Viktoria finally met his gaze. “Let it go. It’ll be easier on you if you go with the flow this time.”

He shrugged. “Okay.”

She looked at the next card, focused again down and to the right. “An unhealthy situation is brewing. You’re being dragged into something because you want to help. There’s that control factor again.” An image of a shark flashed into her head. A symbol. “Someone predatory. Cold. He’s—” The eyes looked like Niko’s eyes and she gasped.

“What is it?” Aedan frowned.

“Be careful who you trust.” There’s no way he could know Niko. He couldn’t possibly. “Do you know a man named Nikolas Farkas?”

“Yes. His company owns the newspaper’s office building. I’ve met him on a number of occasions. I’ve interviewed him more than once and have run into him at social events. Why?”

Her hands shook, so she clasped them in her lap. “I’m sorry. We have to stop this reading.”

“What do you mean? Why?
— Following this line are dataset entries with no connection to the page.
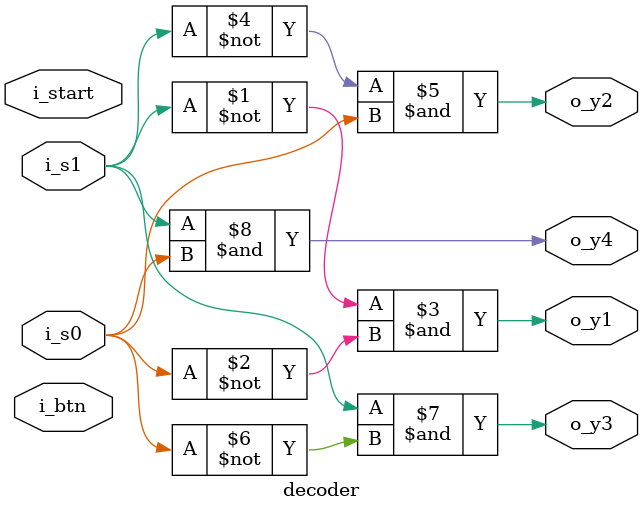
<source format=v>
`timescale 1 ns / 100ps

module decoder (i_btn, i_start, i_s1, i_s0, o_y1, o_y2, o_y3, o_y4);

input i_btn, i_start, i_s1, i_s0;
output o_y1, o_y2, o_y3, o_y4;

assign o_y1 = ~i_s1 & ~i_s0;
assign o_y2 = ~i_s1 & i_s0;
assign o_y3 = i_s1 & ~i_s0;
assign o_y4 = i_s1 & i_s0;

endmodule
</source>
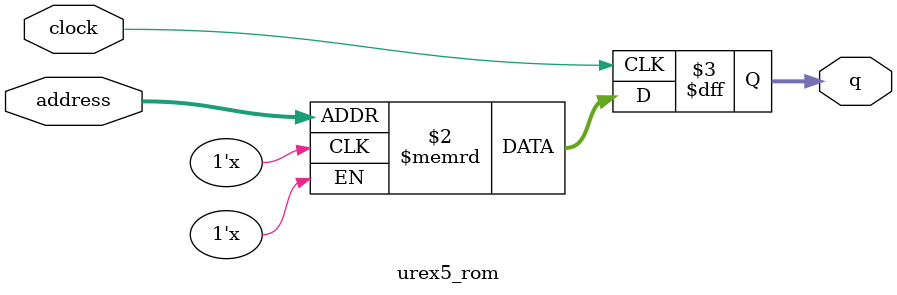
<source format=sv>
module urex5_rom (
	input logic clock,
	input logic [9:0] address,
	output logic [3:0] q
);

logic [3:0] memory [0:1023] /* synthesis ram_init_file = "./urex5/urex5.mif" */;

always_ff @ (posedge clock) begin
	q <= memory[address];
end

endmodule

</source>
What did I do?”

“It’s not you.” She willed the trembling from her hands and failed. She gathered up her cards. “It’s getting too personal.”

“I don’t understand, Miss Kovacs.”

Carefully, she placed the deck back in its box and closed the lid. The fairy child on the box gazed back at her, its gossamer wings glittering. “I’m seeing images of someone I know. I’ve got a conflict of interest here. I’m sorry. Obviously, I won’t charge you for this.”
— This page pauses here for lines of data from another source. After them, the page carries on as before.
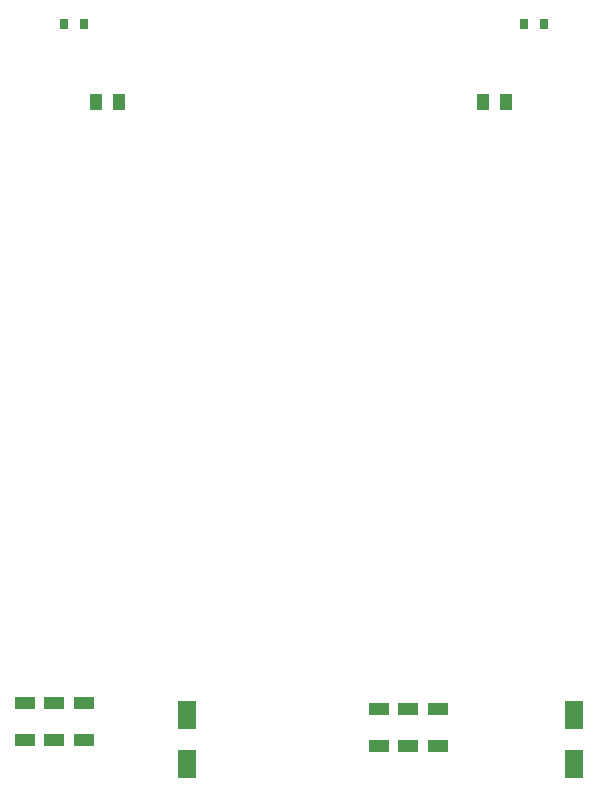
<source format=gbp>
G04 Layer_Color=128*
%FSLAX25Y25*%
%MOIN*%
G70*
G01*
G75*
%ADD34R,0.04134X0.05315*%
%ADD35R,0.06890X0.03937*%
%ADD36R,0.03150X0.03347*%
%ADD37R,0.06102X0.09252*%
D34*
X68800Y341535D02*
D03*
X61122D02*
D03*
X197737Y341535D02*
D03*
X190059D02*
D03*
D35*
X175197Y126772D02*
D03*
Y138976D02*
D03*
X165354D02*
D03*
Y126772D02*
D03*
X155512D02*
D03*
Y138976D02*
D03*
X57087Y128740D02*
D03*
Y140945D02*
D03*
X47244D02*
D03*
Y128740D02*
D03*
X37402D02*
D03*
Y140945D02*
D03*
D36*
X210512Y367539D02*
D03*
X203819D02*
D03*
X50654Y367520D02*
D03*
X57346D02*
D03*
D37*
X220473Y120669D02*
D03*
Y137205D02*
D03*
X91536Y120669D02*
D03*
Y137205D02*
D03*
M02*

</source>
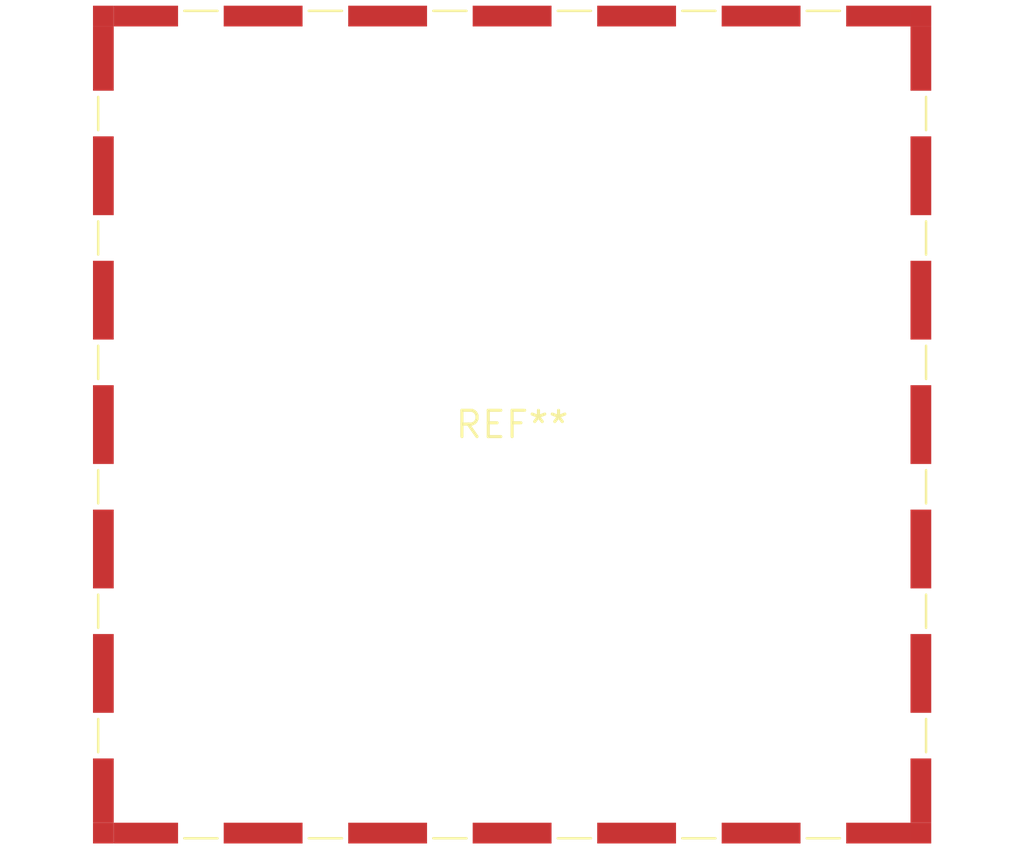
<source format=kicad_pcb>
(kicad_pcb (version 20240108) (generator pcbnew)

  (general
    (thickness 1.6)
  )

  (paper "A4")
  (layers
    (0 "F.Cu" signal)
    (31 "B.Cu" signal)
    (32 "B.Adhes" user "B.Adhesive")
    (33 "F.Adhes" user "F.Adhesive")
    (34 "B.Paste" user)
    (35 "F.Paste" user)
    (36 "B.SilkS" user "B.Silkscreen")
    (37 "F.SilkS" user "F.Silkscreen")
    (38 "B.Mask" user)
    (39 "F.Mask" user)
    (40 "Dwgs.User" user "User.Drawings")
    (41 "Cmts.User" user "User.Comments")
    (42 "Eco1.User" user "User.Eco1")
    (43 "Eco2.User" user "User.Eco2")
    (44 "Edge.Cuts" user)
    (45 "Margin" user)
    (46 "B.CrtYd" user "B.Courtyard")
    (47 "F.CrtYd" user "F.Courtyard")
    (48 "B.Fab" user)
    (49 "F.Fab" user)
    (50 "User.1" user)
    (51 "User.2" user)
    (52 "User.3" user)
    (53 "User.4" user)
    (54 "User.5" user)
    (55 "User.6" user)
    (56 "User.7" user)
    (57 "User.8" user)
    (58 "User.9" user)
  )

  (setup
    (pad_to_mask_clearance 0)
    (pcbplotparams
      (layerselection 0x00010fc_ffffffff)
      (plot_on_all_layers_selection 0x0000000_00000000)
      (disableapertmacros false)
      (usegerberextensions false)
      (usegerberattributes false)
      (usegerberadvancedattributes false)
      (creategerberjobfile false)
      (dashed_line_dash_ratio 12.000000)
      (dashed_line_gap_ratio 3.000000)
      (svgprecision 4)
      (plotframeref false)
      (viasonmask false)
      (mode 1)
      (useauxorigin false)
      (hpglpennumber 1)
      (hpglpenspeed 20)
      (hpglpendiameter 15.000000)
      (dxfpolygonmode false)
      (dxfimperialunits false)
      (dxfusepcbnewfont false)
      (psnegative false)
      (psa4output false)
      (plotreference false)
      (plotvalue false)
      (plotinvisibletext false)
      (sketchpadsonfab false)
      (subtractmaskfromsilk false)
      (outputformat 1)
      (mirror false)
      (drillshape 1)
      (scaleselection 1)
      (outputdirectory "")
    )
  )

  (net 0 "")

  (footprint "Laird_Technologies_BMI-S-208-F_39.60x39.60mm" (layer "F.Cu") (at 0 0))

)

</source>
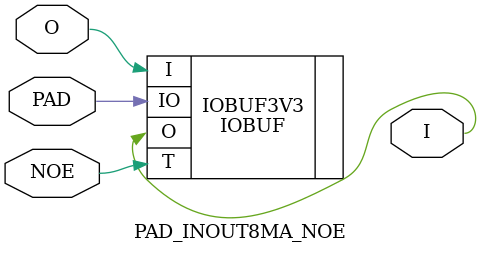
<source format=v>

module PAD_INOUT8MA_NOE (
   // Inouts
   PAD, 
   // Outputs
   I, 
   // Inputs
   O,
   NOE
   );
   inout PAD;
   output I;
   input O;
   input NOE;

  IOBUF #(
    .IOSTANDARD ("LVCMOS33"),
    .DRIVE(8)
  ) IOBUF3V3 (
    .O(I),
    .IO(PAD),
    .I(O),
    .T(NOE)
  );
    
endmodule // PAD_INOUT8MA_NOE

</source>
Viktoria cuts the reading short when she recognizes the conflict of interest, but there’s enough in the scene to get a reasonable understanding of the reading process.

She focuses on the question she wants answered while she shuffles, and then lays out the cards. In this instance, she’s doing a three-card spread. The first card represents the recent past, the middle card signifies the present, and the last card refers to the near future.

While she reads, she uses the cards as a conduit to information. However, when she receives clairvoyant images, she glances down and to the right. That’s my habit. She doesn’t look much at her client, and ignores his body langauge.

What skeptics call “cold reading” might exist, but real psychics don’t use it. Cold reading uses feedback from the client and educated guesses based on the client’s appearance rather than intuition. It’s scammy.

I wasn’t trained in it, and what a person wears or exhibits can be more misleading than helpful anyway. And you can’t rely on that type of feedback if you’re doing a phone or email reading.

The only time I care about jewelry or something the readee wears is if I’m doing psychometry.

Psychometry uses objects, such as a ring, to help the reader receive messages about the client. But it should be an object no one else has owned, unless your intent is to pick up messages about everyone who has owned it. That can get interesting.



3 Responses

  1. Val, this was a fun read. I am not familiar with Doreen Virtue, but I’ve read all the books from Sonia Choquette, including, “Ask Your Guides: Connecting to Your Divine Support System.” Sonia also has Oracle cards. Such insight to me is worth investigation.

    • Doreen was the first one to come up with the idea of oracle cards as an option to the Tarot. Her publisher at first rejected the idea, thinking it wouldn’t sell, but she persisted. They did a trial run of 250,000 decks and they sold out.